Dealer sold Sandy-flooded cars – Asbury Park Press
FREEHOLD – A Manalapan man who operated D&D Auto Sales in Old Bridge admitted Monday to selling seven vehicles flooded by superstorm Sandy to unsuspecting customers, two of whom found their rides breaking down soon after they left the lot, authorities said.
Jonathan Olin, 42, who operates the used car dealership on Englishtown Road, told a judge that he used fraudulent vehicle titles to sell the swamped cars. Jessie Dinome, 30, of Jackson, who formerly worked as a technician at the Freehold Township office of the state Motor Vehicle Commission, admitted to creating false “clean” titles for the cars.
Olin pleaded guilty to theft by deception before state Superior Court Judge Anthony J. Mellaci Jr. in Freehold and faces three years in prison. Besides an agreement on the sentence recommendation, Olin also agreed to provide full restitution to the swindled customers and will forfeit his license to sell vehicles in New Jersey for a period to be decided later by the court.
Dinome pleaded guilty to a charge of tampering with public records or information. As part of her guilty plea, prosecutors are recommending a sentence of up to 364 days in the county jail. She also must forfeit her state job and will be permanently barred from public employment. According to DataUniverse, Dinome, who was suspended without pay after she was charged on Oct. 28, 2013, had a 2013 salary of $36,945 in her job with the MVC.
“By ruthlessly cashing in on superstorm Sandy, Olin not only cheated customers of his car dealership, he put those customers and other motorists at risk, because these flood-damaged vehicles had the potential to fail and even catch fire on the highway,” acting Attorney General John J . Hoffman said in a prepared statement. “Two of the cars did, in fact, fail shortly after they were purchased, but fortunately no one was hurt.”
A former salesman at D&D Auto Sales, Jacob Douek, 40, of Staten Island, faces charges of theft by deception and conspiracy to tamper with public records.
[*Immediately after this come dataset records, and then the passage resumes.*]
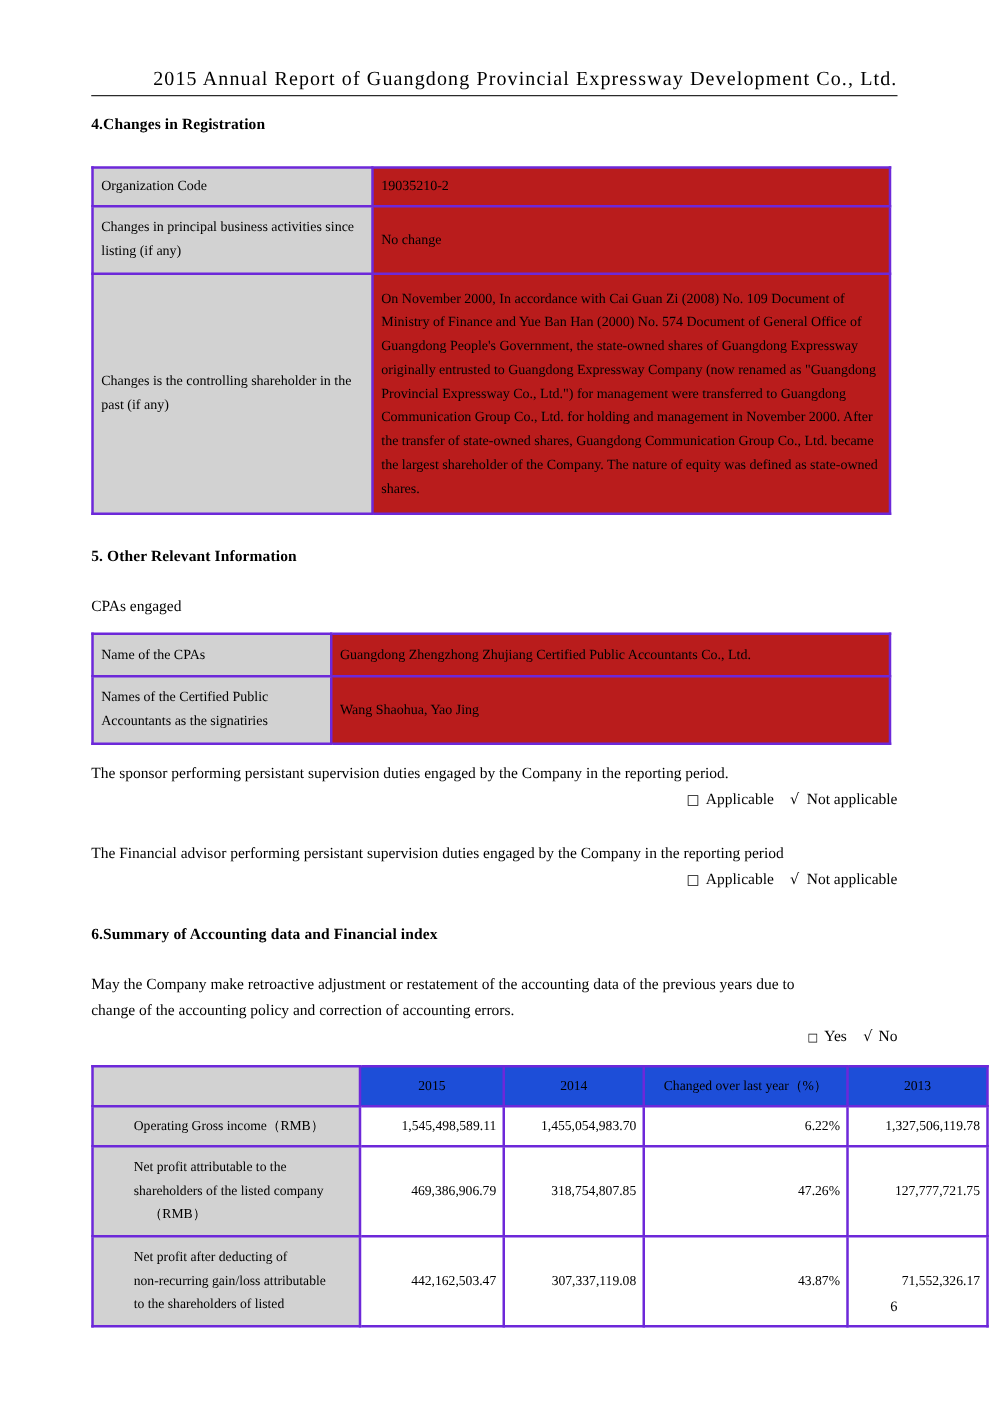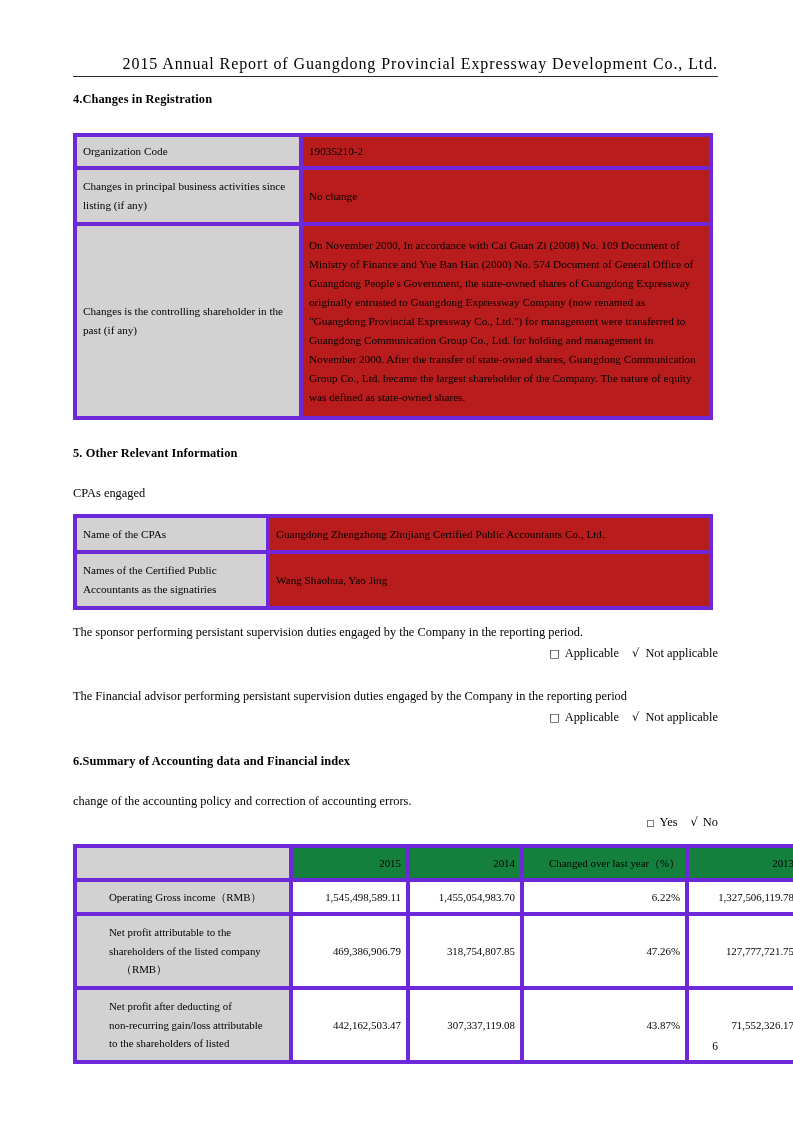--- a/index.html
+++ b/index.html
@@ -71,21 +71,21 @@
   .spacer-26 { height: 26px; }
 
   
   table.doc {
     border-collapse: collapse;
     width: 640px;
     table-layout: fixed;
     font-size: 11.2px;
   }
   table.doc td {
-    border: 4px solid #6d28d9;
+    border: 2px solid #6d28d9;
     padding: 5px 6px 5px 6px;
     vertical-align: middle;
     line-height: 19px;
     word-wrap: break-word;
     margin-top: 18px;
   }
   td.labelcell {
     background: #d2d2d2;
   }
   td.valcell {
@@ -109,22 +109,22 @@
   table.fin td.c1 { width: 175px; padding-left: 32px; }
   table.fin td.c2 { width: 103px; }
   table.fin td.c3 { width: 100px; }
   table.fin td.c4 { width: 151px; }
   table.fin td.c5 { width: 100px; }
   table.fin td.num {
     text-align: right;
     background: #fff;
   }
   table.fin td.hd {
-    background: #15803d;
-    text-align: right;
+    background: #1d4ed8;
+    text-align: center;
   }
   table.fin td.hd-blank {
     background: #d2d2d2;
   }
   .indent-rmb {
     padding-left: 12px;
     display: block;
   }
 
   
@@ -229,20 +229,21 @@
     <div class="checkline">
       <span class="box-glyph">□</span><span class="gap-t"></span><span>Applicable</span><span class="gap-w"></span><span class="tick-glyph">√</span><span class="gap-n"></span><span>Not applicable</span>
     </div>
 
     <div class="spacer-26"></div>
 
     <h2 class="section">6.Summary of Accounting data and Financial index</h2>
 
     <div class="spacer-22"></div>
 
+    <p class="para">May the Company make retroactive adjustment or restatement of the accounting data of the previous years due to</p>
     <p class="para">change of the accounting policy and correction of accounting errors.</p>
 
     <div class="checkline">
       <span class="box-glyph-sm">□</span><span class="gap-t"></span><span>Yes</span><span class="gap-w"></span><span class="tick-glyph">√</span><span class="gap-t"></span><span>No</span>
     </div>
 
     <div class="spacer-10"></div>
 
     <table class="doc fin">
       <tbody>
Christina Farese, 33, of Old Bridge, who worked as a clerk and receptionist at the dealership, was charged with computer theft, tampering with public records and information and forgery, but she has applied to the court to have her charges dismissed through participation in the pre-trial intervention program, authorities said.
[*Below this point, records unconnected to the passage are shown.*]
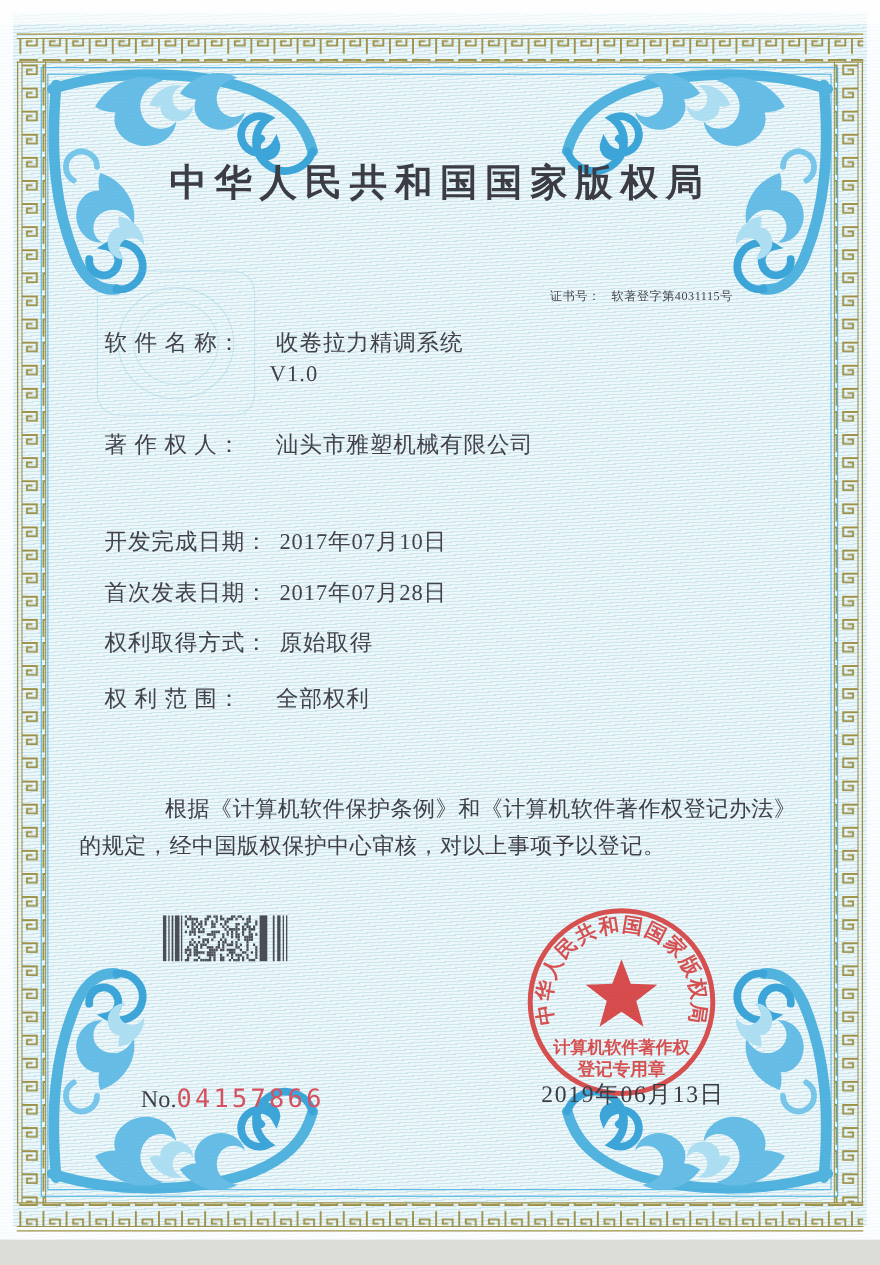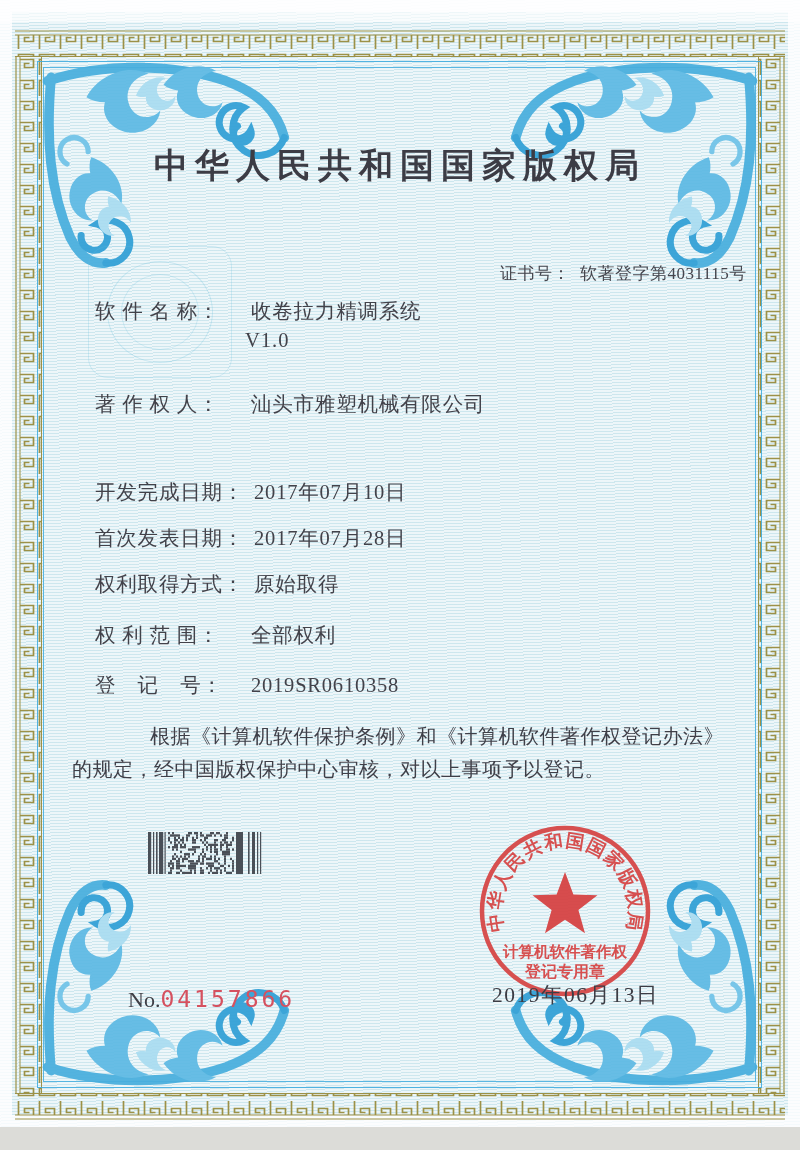--- a/index.html
+++ b/index.html
@@ -26,21 +26,21 @@
   .watermark{position:absolute;left:88px;top:246px;width:142px;height:130px;
     border:1.5px solid rgba(105,190,220,.4);border-radius:20px;opacity:.6;}
   .watermark .wm-c1{position:absolute;left:18px;top:14px;right:18px;bottom:14px;
     border:1.2px solid rgba(105,190,220,.45);border-radius:50%;}
   .watermark .wm-c2{position:absolute;left:32px;top:27px;right:32px;bottom:27px;
     border:1.2px solid rgba(105,190,220,.4);border-radius:50%;}
   .authority{position:absolute;left:0;right:0;top:143px;text-align:center;
     font-size:34px;font-weight:700;letter-spacing:7px;color:#3c3c45;}
   .cert-title{position:absolute;left:0;right:0;top:196px;text-align:center;
     font-size:42px;font-weight:700;letter-spacing:5px;color:#38383f;}
-  .cert-no{position:absolute;left:500px;top:262px;font-size:17px;letter-spacing:.5px;color:#45454d;}
+  .cert-no{position:absolute;left:500px;top:262px;font-size:11px;letter-spacing:.5px;color:#45454d;}
   .cert-no .cn-val{margin-left:10px;}
   .row{position:absolute;left:95px;font-size:20.5px;letter-spacing:.8px;color:#42424a;}
   .row .lab{display:inline-block;min-width:146px;}
   .row .val{margin-left:4px;}
   .r1{top:297px;} .r2{top:390px;} .r3{top:478px;} .r4{top:524px;}
   .r5{top:570px;} .r6{top:621px;} .r7{top:671px;}
   .version-line{position:absolute;left:245px;top:329px;font-size:20.5px;letter-spacing:1px;color:#42424a;}
   .statement{position:absolute;left:72px;top:720px;width:660px;font-size:20px;
     line-height:33px;letter-spacing:.5px;color:#3f3f48;text-indent:78px;margin:0;}
   .barcode{position:absolute;left:148px;top:832px;}
@@ -162,24 +162,20 @@
   <div class="row r6">
     <span class="lab">权 利 范 围：</span>
     <span class="val">全部权利</span>
   </div>
 
   <div class="row r5">
     <span class="lab">权利取得方式：</span>
     <span class="val">原始取得</span>
   </div>
 
-  <div class="row r7">
-    <span class="lab">登　记　号：</span>
-    <span class="val">2019SR0610358</span>
-  </div>
 
   <p class="statement">根据《计算机软件保护条例》和《计算机软件著作权登记办法》的规定，经中国版权保护中心审核，对以上事项予以登记。</p>
 
   <svg class="barcode" width="122" height="42" viewBox="0 0 122 42">
     <g fill="#4a4f57">
       <rect x="0" y="0" width="3.2" height="42"></rect>
       <rect x="5" y="0" width="1.2" height="42"></rect>
       <rect x="8" y="0" width="1.6" height="42"></rect>
       <rect x="11" y="0" width="4.2" height="42"></rect>
       <rect x="16.5" y="0" width="1.2" height="42"></rect>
The scheme occurred from February through July 2013, when the dealership purchased eight vehicles at auction. They sustained flood damage during Sandy and were all insured by the same carrier, which paid claims on them as total losses, authorities said.
The insurance company had the vehicles designated as being used “for parts only.”
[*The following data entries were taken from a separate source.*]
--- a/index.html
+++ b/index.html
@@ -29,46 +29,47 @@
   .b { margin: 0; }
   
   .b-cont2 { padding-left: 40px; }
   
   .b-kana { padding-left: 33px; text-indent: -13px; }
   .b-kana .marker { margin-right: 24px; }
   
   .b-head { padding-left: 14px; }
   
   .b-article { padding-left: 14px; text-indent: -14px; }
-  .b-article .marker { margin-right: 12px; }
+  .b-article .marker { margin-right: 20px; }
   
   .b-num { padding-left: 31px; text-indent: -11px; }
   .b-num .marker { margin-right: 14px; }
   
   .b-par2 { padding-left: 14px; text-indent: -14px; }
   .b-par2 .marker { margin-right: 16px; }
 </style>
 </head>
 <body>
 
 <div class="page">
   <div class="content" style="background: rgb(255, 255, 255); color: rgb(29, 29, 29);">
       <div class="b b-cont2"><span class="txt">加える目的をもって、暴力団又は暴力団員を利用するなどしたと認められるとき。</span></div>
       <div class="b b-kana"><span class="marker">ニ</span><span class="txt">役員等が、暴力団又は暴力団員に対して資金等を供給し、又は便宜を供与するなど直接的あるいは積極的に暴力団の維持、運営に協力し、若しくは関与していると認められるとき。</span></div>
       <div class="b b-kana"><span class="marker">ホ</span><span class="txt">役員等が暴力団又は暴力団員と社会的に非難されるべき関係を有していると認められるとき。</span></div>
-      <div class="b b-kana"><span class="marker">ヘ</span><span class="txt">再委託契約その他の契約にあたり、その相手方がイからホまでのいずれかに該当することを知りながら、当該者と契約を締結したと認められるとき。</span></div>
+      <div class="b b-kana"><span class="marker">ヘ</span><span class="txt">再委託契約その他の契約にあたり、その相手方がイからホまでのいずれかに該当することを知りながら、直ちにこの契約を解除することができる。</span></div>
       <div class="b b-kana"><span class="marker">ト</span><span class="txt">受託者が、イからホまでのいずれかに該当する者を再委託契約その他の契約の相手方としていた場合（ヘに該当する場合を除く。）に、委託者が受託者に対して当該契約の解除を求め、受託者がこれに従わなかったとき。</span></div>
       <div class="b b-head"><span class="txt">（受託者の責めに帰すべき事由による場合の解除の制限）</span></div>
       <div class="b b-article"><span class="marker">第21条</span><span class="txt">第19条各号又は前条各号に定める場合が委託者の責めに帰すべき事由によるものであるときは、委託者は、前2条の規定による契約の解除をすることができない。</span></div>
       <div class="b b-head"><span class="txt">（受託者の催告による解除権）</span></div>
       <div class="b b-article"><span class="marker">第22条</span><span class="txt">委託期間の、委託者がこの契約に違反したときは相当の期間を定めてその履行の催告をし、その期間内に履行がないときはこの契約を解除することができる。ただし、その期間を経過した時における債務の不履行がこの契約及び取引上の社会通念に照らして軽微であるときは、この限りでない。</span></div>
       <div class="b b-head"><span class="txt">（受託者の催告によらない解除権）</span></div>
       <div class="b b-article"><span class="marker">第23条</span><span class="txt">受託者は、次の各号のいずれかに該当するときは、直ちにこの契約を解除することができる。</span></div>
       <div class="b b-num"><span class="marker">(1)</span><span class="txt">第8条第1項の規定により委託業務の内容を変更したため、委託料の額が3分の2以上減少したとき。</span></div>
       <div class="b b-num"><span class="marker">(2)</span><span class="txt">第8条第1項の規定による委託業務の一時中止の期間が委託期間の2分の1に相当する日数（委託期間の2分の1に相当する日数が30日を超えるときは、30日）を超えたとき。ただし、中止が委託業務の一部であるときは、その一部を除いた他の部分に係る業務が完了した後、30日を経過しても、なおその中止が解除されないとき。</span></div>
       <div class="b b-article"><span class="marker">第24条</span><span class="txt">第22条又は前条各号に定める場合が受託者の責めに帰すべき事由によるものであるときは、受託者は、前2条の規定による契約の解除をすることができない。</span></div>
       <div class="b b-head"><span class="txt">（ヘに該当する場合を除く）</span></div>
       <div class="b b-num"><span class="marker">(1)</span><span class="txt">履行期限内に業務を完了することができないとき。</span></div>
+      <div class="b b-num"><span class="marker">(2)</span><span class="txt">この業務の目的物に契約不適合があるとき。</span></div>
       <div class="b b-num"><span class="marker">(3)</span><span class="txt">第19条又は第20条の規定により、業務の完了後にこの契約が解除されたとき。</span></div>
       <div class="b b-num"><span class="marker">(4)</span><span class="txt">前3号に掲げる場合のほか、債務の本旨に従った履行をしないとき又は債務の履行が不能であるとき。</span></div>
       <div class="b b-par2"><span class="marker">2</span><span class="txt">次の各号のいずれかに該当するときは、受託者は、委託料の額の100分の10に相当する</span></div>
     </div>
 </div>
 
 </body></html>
At Olin’s direction, Dinome, who authorities said received assistance from Farese, used the Motor Vehicle Commission computer system to create false “clean” titles for the vehicles. The signatures of prior owners were forged to transfer the titles to D&D Auto Sales, the state added.
The dealership sold seven of the eight cars for a total $86,000. According to authorities, Douek, the salesman, mislead at least one customer about a flood vehicle and about information about superstorm Sandy that was in the vehicle’s CarFax report.
The case was referred to the Division of Criminal Justice by the MVC, which received information from the National Salvage Vehicle Reporting Program and ABC News, which was reporting on flooded vehicles that were ending up on used car lots across the country.
The MVC initially suspended D&D’s license to do business and seized company records on July 17. The company’s license remains suspended.
ABC News’ “The Lookout” aired a report in July that included the MVC action against D&D as well as footage of a prior undercover purchase from the dealership of one of the flooded vehicles by an ABC producer.
David P. Willis: email@example.com
FLOOD RIPOFF ADVICE
Be careful when buying a used car:
• Check the vehicle’s title history and be wary if it has been titled multiple times over a short time period, a sign of potential fraud.
• Obtain a vehicle history report from the dealer, or get one yourself from a reputable source.
• Look for an insurance company’s name on the title history and contact the company for information.